Return the entries below in their exact form, leaving the pictures out.

**Change detection outputs**:
↓
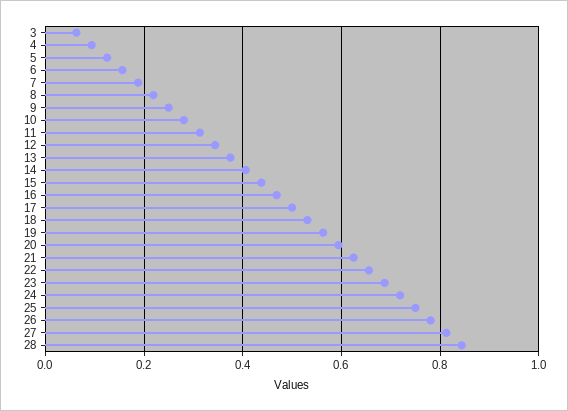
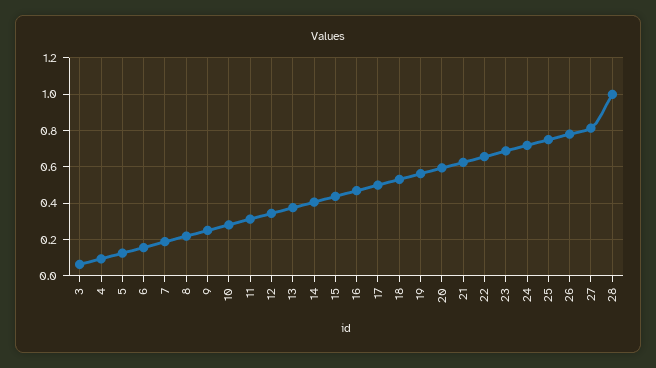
  {
    "3": 0.06,
    "4": 0.1,
    "5": 0.12,
    "6": 0.16,
    "7": 0.18,
    "8": 0.22,
    "9": 0.26,
    "10": 0.28,
    "11": 0.32,
    "12": 0.34,
    "13": 0.38,
    "14": 0.4,
    "15": 0.44,
    "16": 0.46,
    "17": 0.5,
    "18": 0.54,
    "19": 0.56,
    "20": 0.6,
    "21": 0.62,
    "22": 0.66,
    "23": 0.68,
    "24": 0.72,
    "25": 0.76,
    "26": 0.78,
    "27": 0.82,
-   "28": 0.84
+   "28": 1
  }

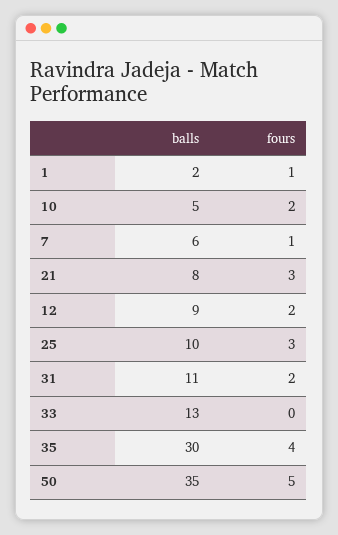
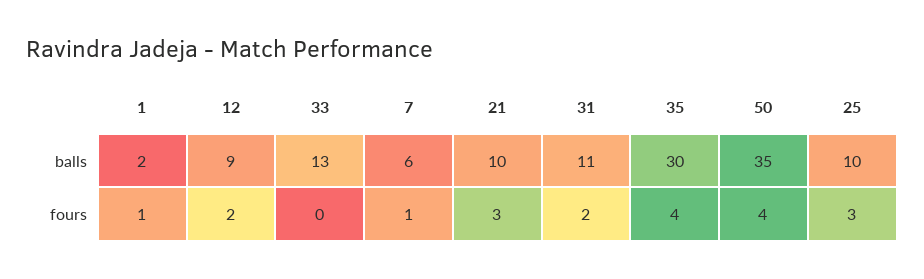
  {
    "balls": {
      "1": 2,
-     "10": 5,
      "7": 6,
-     "21": 8,
+     "21": 10,
      "12": 9,
      "25": 10,
      "31": 11,
      "33": 13,
      "35": 30,
      "50": 35
    },
    "fours": {
      "1": 1,
-     "10": 2,
      "7": 1,
      "21": 3,
      "12": 2,
      "25": 3,
      "31": 2,
      "33": 0,
      "35": 4,
-     "50": 5
+     "50": 4
    }
  }

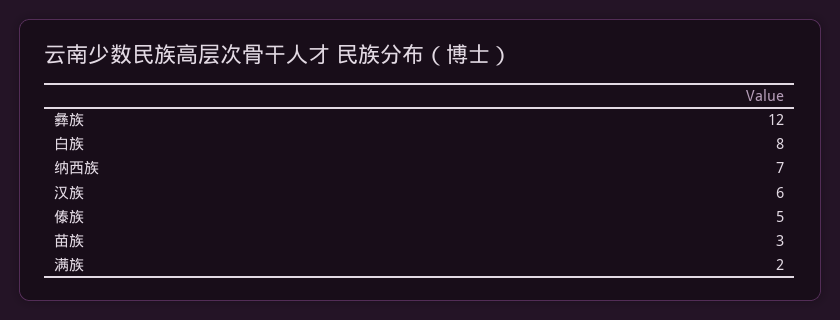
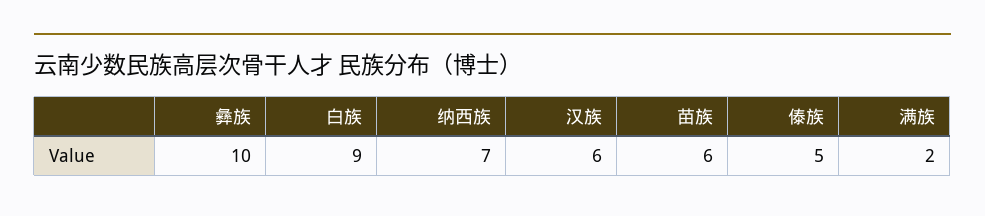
  {
-   "彝族": 12,
+   "彝族": 10,
-   "白族": 8,
+   "白族": 9,
    "纳西族": 7,
    "汉族": 6,
    "傣族": 5,
-   "苗族": 3,
+   "苗族": 6,
    "满族": 2
  }

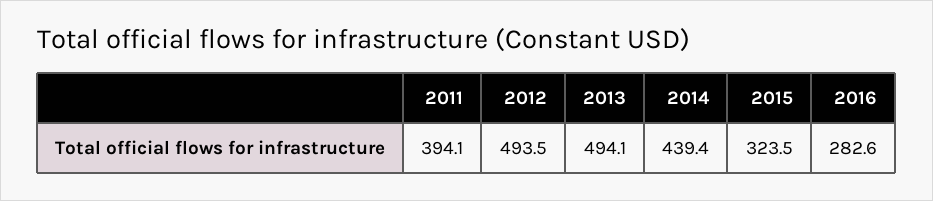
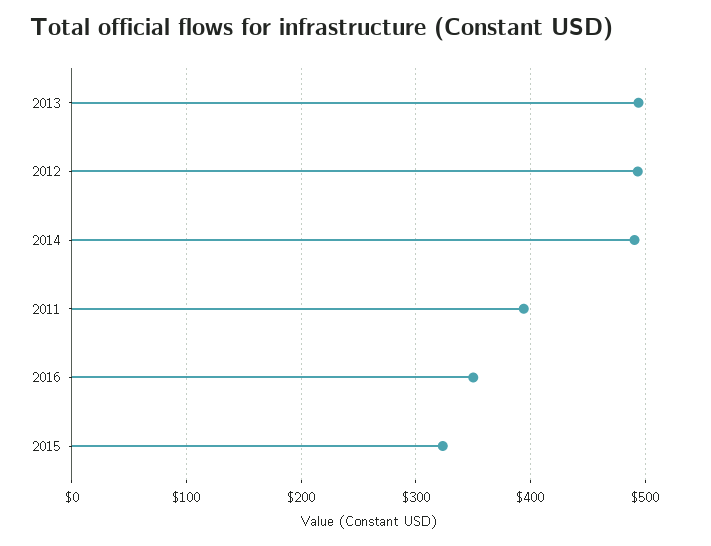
  {
    "2011": 394.1,
    "2012": 493.5,
    "2013": 494.1,
-   "2014": 439.4,
+   "2014": 490,
    "2015": 323.5,
-   "2016": 282.6
+   "2016": 350
  }

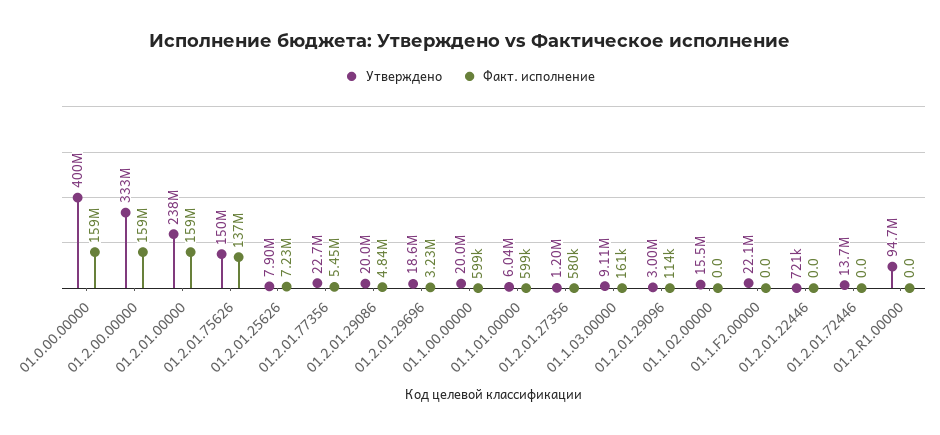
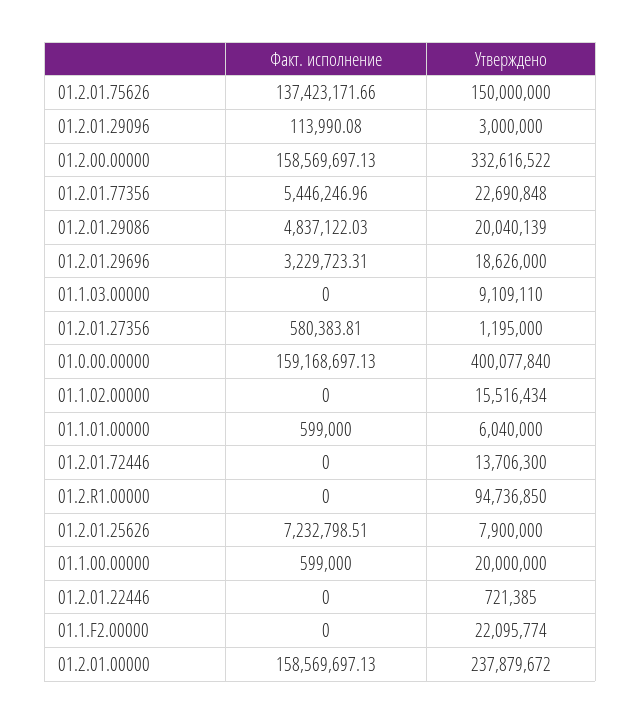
  {
    "Утверждено": {
      "01.0.00.00000": 400077840,
      "01.2.00.00000": 332616522,
      "01.2.01.00000": 237879672,
      "01.2.01.75626": 150000000,
      "01.2.01.25626": 7900000,
      "01.2.01.77356": 22690848,
      "01.2.01.29086": 20040139,
      "01.2.01.29696": 18626000,
      "01.1.00.00000": 20000000,
      "01.1.01.00000": 6040000,
      "01.2.01.27356": 1195000,
      "01.1.03.00000": 9109110,
      "01.2.01.29096": 3000000,
      "01.1.02.00000": 15516434,
      "01.1.F2.00000": 22095774,
      "01.2.01.22446": 721385,
      "01.2.01.72446": 13706300,
      "01.2.R1.00000": 94736850
    },
    "Факт. исполнение": {
      "01.0.00.00000": 159168697.13,
      "01.2.00.00000": 158569697.13,
      "01.2.01.00000": 158569697.13,
      "01.2.01.75626": 137423171.66,
      "01.2.01.25626": 7232798.51,
      "01.2.01.77356": 5446246.96,
      "01.2.01.29086": 4837122.03,
      "01.2.01.29696": 3229723.31,
      "01.1.00.00000": 599000,
      "01.1.01.00000": 599000,
      "01.2.01.27356": 580383.81,
-     "01.1.03.00000": 161000,
+     "01.1.03.00000": 0,
      "01.2.01.29096": 113990.08,
      "01.1.02.00000": 0,
      "01.1.F2.00000": 0,
      "01.2.01.22446": 0,
      "01.2.01.72446": 0,
      "01.2.R1.00000": 0
    }
  }

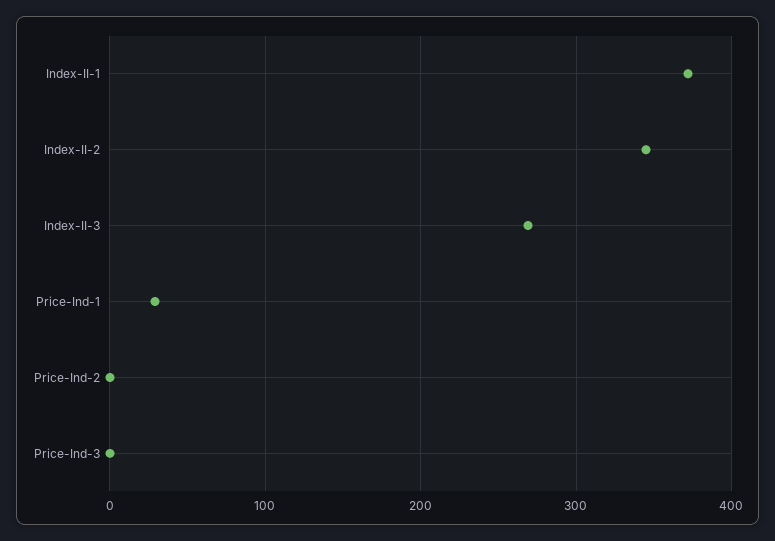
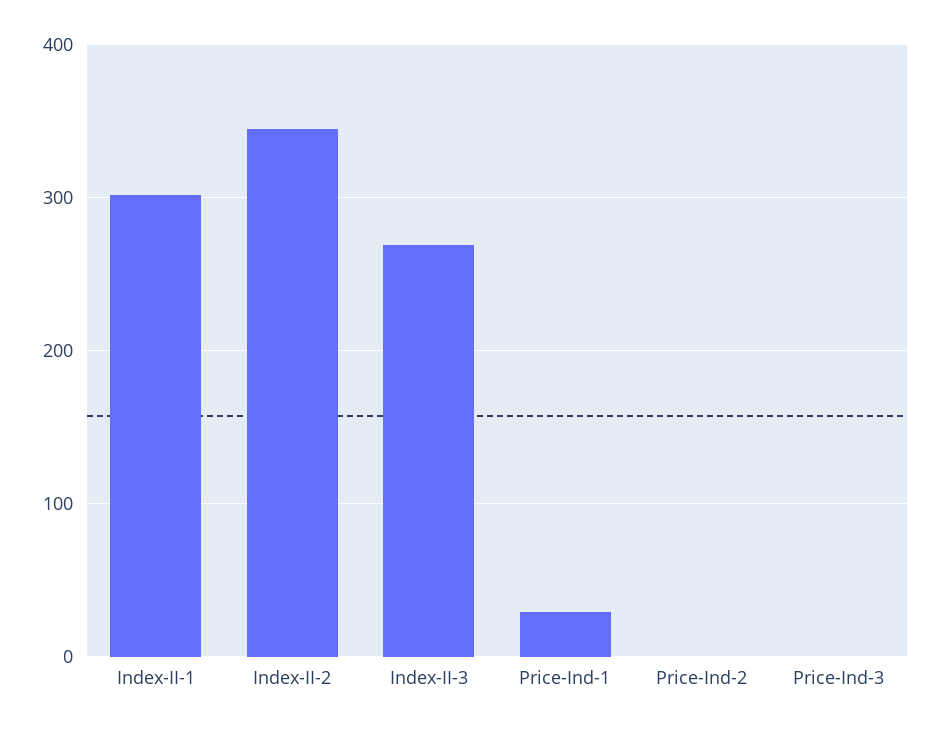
  {
-   "Index-II-1": 370,
+   "Index-II-1": 300,
    "Index-II-2": 350,
    "Index-II-3": 270,
    "Price-Ind-1": 30,
    "Price-Ind-2": 0,
    "Price-Ind-3": 0
  }

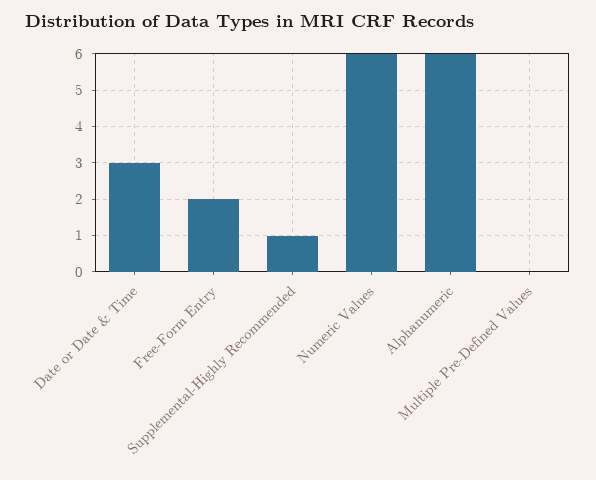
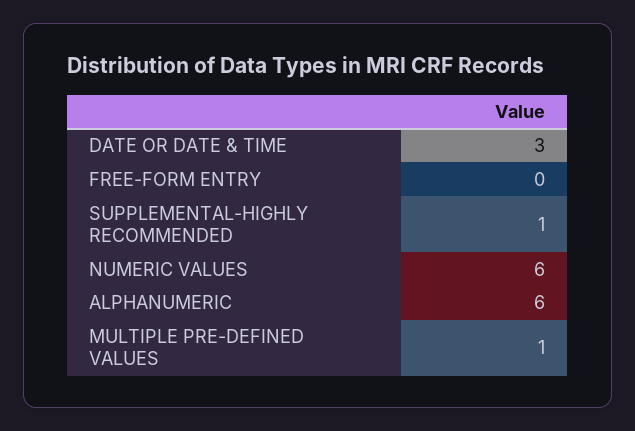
  {
    "Date or Date & Time": 3,
-   "Free-Form Entry": 2,
+   "Free-Form Entry": 0,
    "Supplemental-Highly Recommended": 1,
    "Numeric Values": 6,
    "Alphanumeric": 6,
-   "Multiple Pre-Defined Values": 0
+   "Multiple Pre-Defined Values": 1
  }

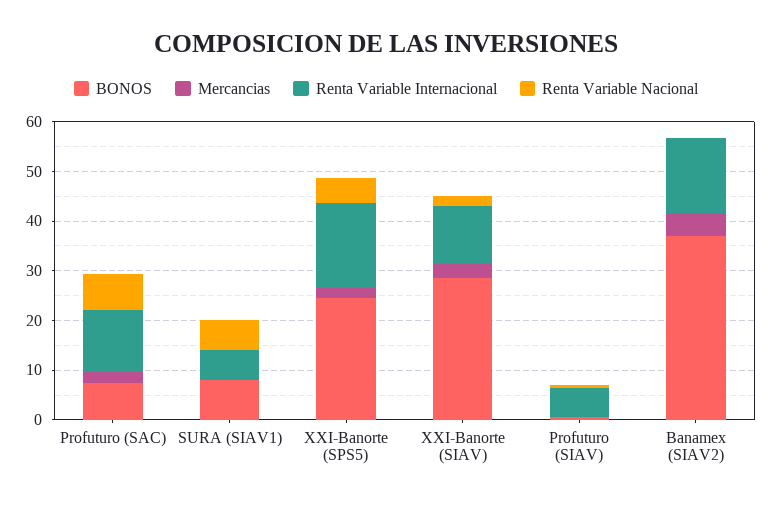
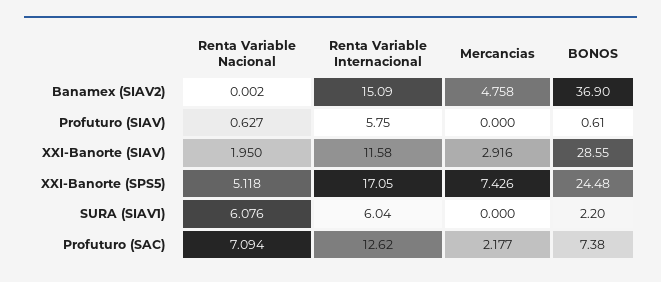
  {
    "BONOS": {
      "Profuturo (SAC)": 7.38,
-     "SURA (SIAV1)": 8,
+     "SURA (SIAV1)": 2.2,
      "XXI-Banorte (SPS5)": 24.48,
      "XXI-Banorte (SIAV)": 28.55,
      "Profuturo (SIAV)": 0.61,
      "Banamex (SIAV2)": 36.9
    },
    "Mercancias": {
      "Profuturo (SAC)": 2.177,
      "SURA (SIAV1)": 0,
-     "XXI-Banorte (SPS5)": 2,
+     "XXI-Banorte (SPS5)": 7.426,
      "XXI-Banorte (SIAV)": 2.916,
      "Profuturo (SIAV)": 0,
      "Banamex (SIAV2)": 4.758
    },
    "Renta Variable Internacional": {
      "Profuturo (SAC)": 12.62,
      "SURA (SIAV1)": 6.04,
      "XXI-Banorte (SPS5)": 17.05,
      "XXI-Banorte (SIAV)": 11.58,
      "Profuturo (SIAV)": 5.75,
      "Banamex (SIAV2)": 15.09
    },
    "Renta Variable Nacional": {
      "Profuturo (SAC)": 7.094,
      "SURA (SIAV1)": 6.076,
      "XXI-Banorte (SPS5)": 5.118,
      "XXI-Banorte (SIAV)": 1.95,
      "Profuturo (SIAV)": 0.627,
      "Banamex (SIAV2)": 0.002
    }
  }

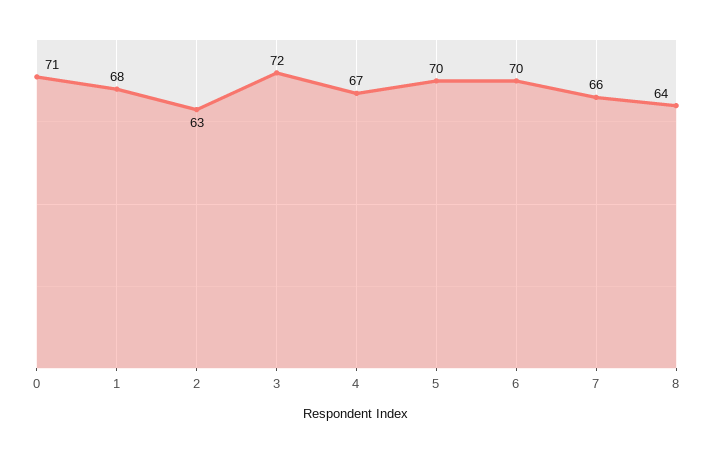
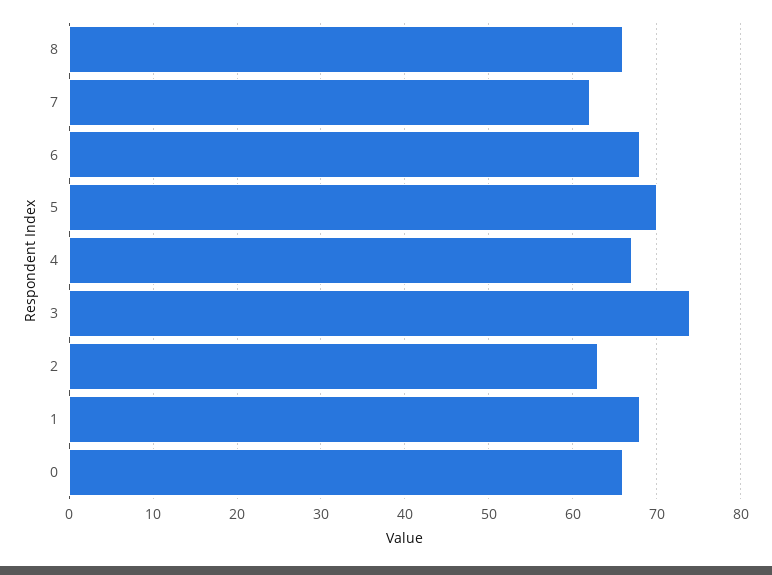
  {
-   "0": 71,
+   "0": 66,
    "1": 68,
    "2": 63,
-   "3": 72,
+   "3": 74,
    "4": 67,
    "5": 70,
-   "6": 70,
+   "6": 68,
-   "7": 66,
+   "7": 62,
-   "8": 64
+   "8": 66
  }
↑
**RESPONSE TO THE TASK**:
  {
    "3": 0.06,
    "4": 0.1,
    "5": 0.12,
    "6": 0.16,
    "7": 0.18,
    "8": 0.22,
    "9": 0.26,
    "10": 0.28,
    "11": 0.32,
    "12": 0.34,
    "13": 0.38,
    "14": 0.4,
    "15": 0.44,
    "16": 0.46,
    "17": 0.5,
    "18": 0.54,
    "19": 0.56,
    "20": 0.6,
    "21": 0.62,
    "22": 0.66,
    "23": 0.68,
    "24": 0.72,
    "25": 0.76,
    "26": 0.78,
    "27": 0.82,
-   "28": 0.84
+   "28": 1
  }

  {
    "balls": {
      "1": 2,
-     "10": 5,
      "7": 6,
-     "21": 8,
+     "21": 10,
      "12": 9,
      "25": 10,
      "31": 11,
      "33": 13,
      "35": 30,
      "50": 35
    },
    "fours": {
      "1": 1,
-     "10": 2,
      "7": 1,
      "21": 3,
      "12": 2,
      "25": 3,
      "31": 2,
      "33": 0,
      "35": 4,
-     "50": 5
+     "50": 4
    }
  }

  {
-   "彝族": 12,
+   "彝族": 10,
-   "白族": 8,
+   "白族": 9,
    "纳西族": 7,
    "汉族": 6,
    "傣族": 5,
-   "苗族": 3,
+   "苗族": 6,
    "满族": 2
  }

  {
    "2011": 394.1,
    "2012": 493.5,
    "2013": 494.1,
-   "2014": 439.4,
+   "2014": 490,
    "2015": 323.5,
-   "2016": 282.6
+   "2016": 350
  }

  {
    "Утверждено": {
      "01.0.00.00000": 400077840,
      "01.2.00.00000": 332616522,
      "01.2.01.00000": 237879672,
      "01.2.01.75626": 150000000,
      "01.2.01.25626": 7900000,
      "01.2.01.77356": 22690848,
      "01.2.01.29086": 20040139,
      "01.2.01.29696": 18626000,
      "01.1.00.00000": 20000000,
      "01.1.01.00000": 6040000,
      "01.2.01.27356": 1195000,
      "01.1.03.00000": 9109110,
      "01.2.01.29096": 3000000,
      "01.1.02.00000": 15516434,
      "01.1.F2.00000": 22095774,
      "01.2.01.22446": 721385,
      "01.2.01.72446": 13706300,
      "01.2.R1.00000": 94736850
    },
    "Факт. исполнение": {
      "01.0.00.00000": 159168697.13,
      "01.2.00.00000": 158569697.13,
      "01.2.01.00000": 158569697.13,
      "01.2.01.75626": 137423171.66,
      "01.2.01.25626": 7232798.51,
      "01.2.01.77356": 5446246.96,
      "01.2.01.29086": 4837122.03,
      "01.2.01.29696": 3229723.31,
      "01.1.00.00000": 599000,
      "01.1.01.00000": 599000,
      "01.2.01.27356": 580383.81,
-     "01.1.03.00000": 161000,
+     "01.1.03.00000": 0,
      "01.2.01.29096": 113990.08,
      "01.1.02.00000": 0,
      "01.1.F2.00000": 0,
      "01.2.01.22446": 0,
      "01.2.01.72446": 0,
      "01.2.R1.00000": 0
    }
  }

  {
-   "Index-II-1": 370,
+   "Index-II-1": 300,
    "Index-II-2": 350,
    "Index-II-3": 270,
    "Price-Ind-1": 30,
    "Price-Ind-2": 0,
    "Price-Ind-3": 0
  }

  {
    "Date or Date & Time": 3,
-   "Free-Form Entry": 2,
+   "Free-Form Entry": 0,
    "Supplemental-Highly Recommended": 1,
    "Numeric Values": 6,
    "Alphanumeric": 6,
-   "Multiple Pre-Defined Values": 0
+   "Multiple Pre-Defined Values": 1
  }

  {
    "BONOS": {
      "Profuturo (SAC)": 7.38,
-     "SURA (SIAV1)": 8,
+     "SURA (SIAV1)": 2.2,
      "XXI-Banorte (SPS5)": 24.48,
      "XXI-Banorte (SIAV)": 28.55,
      "Profuturo (SIAV)": 0.61,
      "Banamex (SIAV2)": 36.9
    },
    "Mercancias": {
      "Profuturo (SAC)": 2.177,
      "SURA (SIAV1)": 0,
-     "XXI-Banorte (SPS5)": 2,
+     "XXI-Banorte (SPS5)": 7.426,
      "XXI-Banorte (SIAV)": 2.916,
      "Profuturo (SIAV)": 0,
      "Banamex (SIAV2)": 4.758
    },
    "Renta Variable Internacional": {
      "Profuturo (SAC)": 12.62,
      "SURA (SIAV1)": 6.04,
      "XXI-Banorte (SPS5)": 17.05,
      "XXI-Banorte (SIAV)": 11.58,
      "Profuturo (SIAV)": 5.75,
      "Banamex (SIAV2)": 15.09
    },
    "Renta Variable Nacional": {
      "Profuturo (SAC)": 7.094,
      "SURA (SIAV1)": 6.076,
      "XXI-Banorte (SPS5)": 5.118,
      "XXI-Banorte (SIAV)": 1.95,
      "Profuturo (SIAV)": 0.627,
      "Banamex (SIAV2)": 0.002
    }
  }

  {
-   "0": 71,
+   "0": 66,
    "1": 68,
    "2": 63,
-   "3": 72,
+   "3": 74,
    "4": 67,
    "5": 70,
-   "6": 70,
+   "6": 68,
-   "7": 66,
+   "7": 62,
-   "8": 64
+   "8": 66
  }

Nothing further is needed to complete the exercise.